Method

The problem with most science communication isn't the design. It's the thinking before the design.

Most visualisations fail not because the charts are wrong, but because nobody asked the right questions first. What does this audience already know? What is the single most surprising thing in this data? What does someone need to understand before they can understand the main point? Where does their attention go when they first see the page?

These are questions about cognition, not aesthetics. And answering them well requires understanding both the science and the science of understanding.

The curse of knowledge

In 1990, a Stanford psychology student ran a simple experiment. She tapped the rhythm of well-known songs with her finger and asked listeners to identify them. The tappers predicted others would recognise 50% of songs. The actual rate was 2.5%.

The tappers could hear the music in their heads. Their listeners heard only irregular knocking.

This is the curse of knowledge - the better you understand something, the harder it becomes to remember what it was like not to understand it. The intermediate steps disappear from conscious awareness. Experts skip them without realising, and audiences are left with the knocking.

The problem compounds in science communication because the knowledge gap is often not just large but invisible. A researcher presenting climate data to policymakers, or a biotech explaining a mechanism of action to investors, is almost always operating on different ground than their audience - and usually underestimates how different.

The information gap

Curiosity isn't a passive state. It is the felt sense of a gap between what you know and what you want to know - and it motivates engagement only when closing the gap feels possible. Too small a gap and there is nothing to learn. Too large and the audience gives up.

Effective explanation creates the right size of gap, then closes it. This means establishing what the audience already knows before introducing anything new, connecting new concepts to existing mental models rather than replacing them, and revealing complexity progressively rather than all at once.

The seven-stage structure we use for explanation work follows this logic:

Hook - a visual or question that creates curiosity before the audience knows why they should care. Five to ten seconds.
Anchor - connection to something the audience already knows. This is not simplification; it is orientation.
Foundation - the core concept, explained with one concrete example at a level appropriate for the specific audience. Not the full picture. The foothold.
Build - progressive complexity across three to five beats, each adding one layer. The audience can see where they are in the structure.
Reward - consolidation. The moment the pieces come together. Now you see it.
Extend - clearly flagged deeper material for those who want it.
Launch - pathways to further exploration, follow-up action, or application.

This is a framework, not a formula. Different subjects, different audiences, and different formats weight the stages differently. Some work needs only four; some needs all seven run twice.

How the mind receives information

Working memory is the bottleneck of understanding. When material is genuinely unfamiliar, it holds roughly three to five items - sometimes as few as three. This is not a limitation to design around; it is a fact to design from.

It means one new concept per unit of time. It means pre-attentive features (position, colour, size) should carry the most critical information because they are processed in under half a second before conscious attention engages. It means animation helps when it shows a process that unfolds over time, and hinders when it creates motion where stillness would serve comparison better. It means interactive elements should guide attention, not just offer a sandbox.

It also means expertise reversal is real: the instructional approach that works for a novice actively interferes with an expert. There is no single optimal explanation. Different audiences require fundamentally different work.

What this changes

A consequence of taking cognitive science seriously is that the strategy of a piece - which concepts to surface first, what to leave out, how long each section earns - becomes as important as the execution. Beautiful, technically accomplished work can still fail its audience completely if the structure is wrong.

This is why we start every project with an explanation audit. We map the knowledge state of the target audience, identify the key misconceptions that need to be cleared before the central ideas land, and determine what the audience needs to be able to do or think differently at the end. Only then do we decide what form the work takes.

On interactivity

The best interactive work is not a graphic that the reader can prod, but a model of a system that the reader can explore - adjusting assumptions, watching consequences update, building intuition about how the parts relate.
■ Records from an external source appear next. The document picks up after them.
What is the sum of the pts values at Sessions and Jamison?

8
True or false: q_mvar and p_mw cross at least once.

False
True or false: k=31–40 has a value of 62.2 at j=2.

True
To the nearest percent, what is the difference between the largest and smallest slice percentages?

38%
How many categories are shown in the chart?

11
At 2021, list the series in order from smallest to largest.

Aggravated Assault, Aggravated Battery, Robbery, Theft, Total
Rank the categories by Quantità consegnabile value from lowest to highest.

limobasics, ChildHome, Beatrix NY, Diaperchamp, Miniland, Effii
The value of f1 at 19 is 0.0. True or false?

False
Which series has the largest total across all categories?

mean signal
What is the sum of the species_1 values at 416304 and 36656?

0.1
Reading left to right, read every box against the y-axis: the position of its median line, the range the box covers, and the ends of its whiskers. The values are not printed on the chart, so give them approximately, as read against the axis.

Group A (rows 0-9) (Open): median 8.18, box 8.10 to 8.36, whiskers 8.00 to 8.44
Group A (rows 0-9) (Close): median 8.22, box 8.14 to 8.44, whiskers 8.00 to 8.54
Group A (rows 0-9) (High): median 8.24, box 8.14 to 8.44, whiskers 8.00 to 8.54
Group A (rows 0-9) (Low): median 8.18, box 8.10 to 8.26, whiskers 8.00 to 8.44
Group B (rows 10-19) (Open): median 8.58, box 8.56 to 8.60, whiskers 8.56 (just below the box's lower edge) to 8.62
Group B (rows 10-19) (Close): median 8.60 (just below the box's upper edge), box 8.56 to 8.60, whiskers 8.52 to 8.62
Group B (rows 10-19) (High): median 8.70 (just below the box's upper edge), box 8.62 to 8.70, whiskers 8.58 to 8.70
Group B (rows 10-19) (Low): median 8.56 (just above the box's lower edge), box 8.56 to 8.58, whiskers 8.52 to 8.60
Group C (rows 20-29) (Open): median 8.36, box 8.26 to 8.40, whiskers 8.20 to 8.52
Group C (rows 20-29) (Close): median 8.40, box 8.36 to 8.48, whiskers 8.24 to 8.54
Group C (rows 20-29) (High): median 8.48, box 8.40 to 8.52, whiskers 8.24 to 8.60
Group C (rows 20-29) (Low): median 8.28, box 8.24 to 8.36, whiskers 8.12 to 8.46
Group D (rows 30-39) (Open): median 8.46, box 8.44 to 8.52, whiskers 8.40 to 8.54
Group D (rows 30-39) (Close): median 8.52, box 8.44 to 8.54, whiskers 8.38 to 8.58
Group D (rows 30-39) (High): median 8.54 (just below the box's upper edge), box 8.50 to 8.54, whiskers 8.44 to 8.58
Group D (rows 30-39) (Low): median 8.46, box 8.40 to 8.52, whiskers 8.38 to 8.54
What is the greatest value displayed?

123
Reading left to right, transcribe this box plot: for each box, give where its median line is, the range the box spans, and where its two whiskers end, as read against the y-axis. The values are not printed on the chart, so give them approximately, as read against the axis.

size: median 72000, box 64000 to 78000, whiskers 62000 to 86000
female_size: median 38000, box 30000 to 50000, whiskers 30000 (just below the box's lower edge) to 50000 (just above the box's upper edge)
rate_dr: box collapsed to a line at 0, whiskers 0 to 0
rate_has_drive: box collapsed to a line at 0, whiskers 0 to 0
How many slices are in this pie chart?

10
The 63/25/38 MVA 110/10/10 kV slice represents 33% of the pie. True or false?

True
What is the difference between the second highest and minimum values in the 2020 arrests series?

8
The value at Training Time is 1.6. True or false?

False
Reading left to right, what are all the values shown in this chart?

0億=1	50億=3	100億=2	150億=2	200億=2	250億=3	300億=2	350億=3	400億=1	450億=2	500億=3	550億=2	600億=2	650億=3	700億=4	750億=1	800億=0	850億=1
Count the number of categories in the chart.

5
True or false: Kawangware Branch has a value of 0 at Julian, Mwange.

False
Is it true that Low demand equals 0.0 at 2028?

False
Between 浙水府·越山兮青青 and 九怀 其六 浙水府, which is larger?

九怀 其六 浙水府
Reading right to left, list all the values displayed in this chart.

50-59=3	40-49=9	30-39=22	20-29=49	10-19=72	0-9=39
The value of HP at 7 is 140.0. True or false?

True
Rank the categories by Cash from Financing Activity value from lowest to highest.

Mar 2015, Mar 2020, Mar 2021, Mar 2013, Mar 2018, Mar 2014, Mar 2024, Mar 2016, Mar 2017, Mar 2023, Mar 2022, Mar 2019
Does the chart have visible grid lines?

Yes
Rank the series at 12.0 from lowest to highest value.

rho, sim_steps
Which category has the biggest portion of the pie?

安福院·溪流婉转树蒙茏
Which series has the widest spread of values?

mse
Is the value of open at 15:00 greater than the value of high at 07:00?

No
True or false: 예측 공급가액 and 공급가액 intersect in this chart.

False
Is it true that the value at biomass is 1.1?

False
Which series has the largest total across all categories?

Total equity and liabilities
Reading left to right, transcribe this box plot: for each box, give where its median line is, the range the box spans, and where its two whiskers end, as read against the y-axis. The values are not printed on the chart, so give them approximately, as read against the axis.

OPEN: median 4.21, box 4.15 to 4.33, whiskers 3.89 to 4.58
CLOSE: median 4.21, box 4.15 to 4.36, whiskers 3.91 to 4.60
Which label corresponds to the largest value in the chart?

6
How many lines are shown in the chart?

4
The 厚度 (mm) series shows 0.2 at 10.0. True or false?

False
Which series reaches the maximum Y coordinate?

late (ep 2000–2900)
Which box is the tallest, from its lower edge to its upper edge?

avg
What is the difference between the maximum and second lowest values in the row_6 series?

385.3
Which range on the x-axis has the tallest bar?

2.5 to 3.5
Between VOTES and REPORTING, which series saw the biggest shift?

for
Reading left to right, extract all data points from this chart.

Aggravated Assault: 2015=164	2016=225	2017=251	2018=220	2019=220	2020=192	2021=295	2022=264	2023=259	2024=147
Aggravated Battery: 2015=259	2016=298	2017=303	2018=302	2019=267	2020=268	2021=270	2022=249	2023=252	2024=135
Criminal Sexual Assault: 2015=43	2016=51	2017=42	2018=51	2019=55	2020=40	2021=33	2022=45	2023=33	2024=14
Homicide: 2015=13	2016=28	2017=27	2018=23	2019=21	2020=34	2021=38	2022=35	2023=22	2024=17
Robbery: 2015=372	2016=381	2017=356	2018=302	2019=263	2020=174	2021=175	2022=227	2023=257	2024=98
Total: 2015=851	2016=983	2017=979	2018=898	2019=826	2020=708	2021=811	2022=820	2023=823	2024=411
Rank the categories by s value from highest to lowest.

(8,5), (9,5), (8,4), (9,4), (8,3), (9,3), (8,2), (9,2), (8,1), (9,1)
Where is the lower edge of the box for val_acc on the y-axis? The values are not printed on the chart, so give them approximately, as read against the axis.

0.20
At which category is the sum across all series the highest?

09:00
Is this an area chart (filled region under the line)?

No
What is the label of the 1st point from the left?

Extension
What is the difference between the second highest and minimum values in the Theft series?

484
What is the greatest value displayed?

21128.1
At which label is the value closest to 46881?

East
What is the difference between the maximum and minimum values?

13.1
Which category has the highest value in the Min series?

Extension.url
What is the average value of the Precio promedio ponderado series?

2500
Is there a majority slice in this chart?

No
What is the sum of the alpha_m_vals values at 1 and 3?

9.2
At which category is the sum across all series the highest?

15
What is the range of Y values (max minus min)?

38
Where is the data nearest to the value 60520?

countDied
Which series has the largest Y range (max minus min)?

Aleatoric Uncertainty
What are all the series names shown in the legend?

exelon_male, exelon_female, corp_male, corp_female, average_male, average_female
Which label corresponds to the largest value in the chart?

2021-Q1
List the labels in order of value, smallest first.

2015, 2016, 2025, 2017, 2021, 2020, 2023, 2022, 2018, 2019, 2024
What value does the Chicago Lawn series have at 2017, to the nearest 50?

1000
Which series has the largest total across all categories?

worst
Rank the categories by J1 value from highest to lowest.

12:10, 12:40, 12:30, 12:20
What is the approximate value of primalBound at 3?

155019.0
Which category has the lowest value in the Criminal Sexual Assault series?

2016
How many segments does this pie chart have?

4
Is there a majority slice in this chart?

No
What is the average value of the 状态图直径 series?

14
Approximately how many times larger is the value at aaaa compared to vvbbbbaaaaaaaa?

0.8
It requires deliberate guidance, not just freedom. It must be readable without interaction for those who want to read first. And it must make the underlying model visible, not hide it behind an interface.

Not everything should be interactive. Many of the most powerful pieces of explanation design are still. Movement earns its place only when the phenomenon being explained genuinely unfolds over time.

On illustration

Data visualisation and scientific illustration are often treated as separate disciplines. They are not. The same cognitive principles govern both. The same hierarchy of perceptual accuracy applies. The difference is that illustration allows precision where no data exists - representing a mechanism, a structure, a process that cannot be charted because it is not yet measured.

For research on the frontier, illustration is often more honest than charts. And the combination of rigorous illustration with interactive data can say things that neither achieves alone.

Every project we take on involves the full methodology - from explanation audit to final output. We don't offer parts of this. If you want only the visual execution, there are faster options. We work best with organisations who want the thinking as well as the making.